Prostate cancer exhibits differences in miRNA expression between AA and EA patients. Over-expression of miRNA-26a (Theodore et al. 2010) and IL-16 miRNA (Hughes et al. 2013) in AA prostate cancer patients has been implicated in accelerated onset of carcinogenesis as well as specific miRNA-mRNA pairings (Wang et al. 2015), epigenetic factors (Theodore et al. 2014) and increased inflammation in the tumor microenvironment (Wallace et al. 2008). miRNA-182 has been implicated in lower survival of AA colon cancer patients compared to EA colon cancer patients (Li et al. 2014). Although miRNA and other tumor microenvironmental factors have been linked to inflammation and overall breast cancer development (Iorio et al. 2005; Martin et al. 2009; Dietze et al. 2015), the need remains to characterize further the differences in AA TNBC compared to other populations. We found differential miRNA expression levels in TNBC patients, but more studies are required to incorporate our findings into diagnostic and therapeutic techniques to improve outcomes.

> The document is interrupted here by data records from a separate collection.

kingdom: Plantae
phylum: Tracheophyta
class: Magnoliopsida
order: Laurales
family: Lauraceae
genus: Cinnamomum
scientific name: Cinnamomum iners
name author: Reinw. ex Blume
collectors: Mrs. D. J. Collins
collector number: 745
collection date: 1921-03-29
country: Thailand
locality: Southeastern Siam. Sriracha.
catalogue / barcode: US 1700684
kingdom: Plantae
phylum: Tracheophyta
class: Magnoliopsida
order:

Figure 3B compares the quantity of miRNA measured in FFPE tissue vs. frozen tissue regardless of race. These data may be used to determine the location of miRNA. Historically, frozen samples were used for determination of mRNA, because FFPE tissue samples produced poor quality extracted RNA due to rapid degradation and chemical modification (Masuda et al. 1999; Srinivasan et al. 2002). miRNAs, however, are a class of small RNAs that have the potential for increased survivability and resistance to alterations when prepared as FFPE samples (Li et al. 2007). Our findings suggest that the quantity of miRNAs is greater when prepared as FFPE samples compared to frozen samples, but this not consistent for all miRNAs measured. Fenestrations in cellular membranes due to freezing samples could explain the decreased miRNA l in the cytosol. For example, miRNA 548d was less common in frozen samples than in FFPE samples, which suggests that miRNA 548d is a cytosol miRNA and that it leaked from the cytosol through the cell membrane. By contrast, miRNA 367 may be a nuclear miRNA, because large amounts were found in frozen samples. This suggests that both frozen and FFPE techniques are useful for interpreting miRNA abundance.
We identified racial disparities in miRNA expression in AA and EA TNBC patients with emphasis on miRNAs that have been shown to be related to cancer and related inflammatory regulation pathways. Our findings could be exploited to improve diagnosis and therapeutic targets to decrease disparities in TNBC outcomes associated with race. We also provide evidence for the critical need to include patients of a variety of ethnic backgrounds in studies to characterize biomarker association with cancers.
Funding
This research was funded by the National Institute of Health grants R01CA205941 and R01CA212350.
Footnotes
Declaration of interest
The authors report no conflict of interest.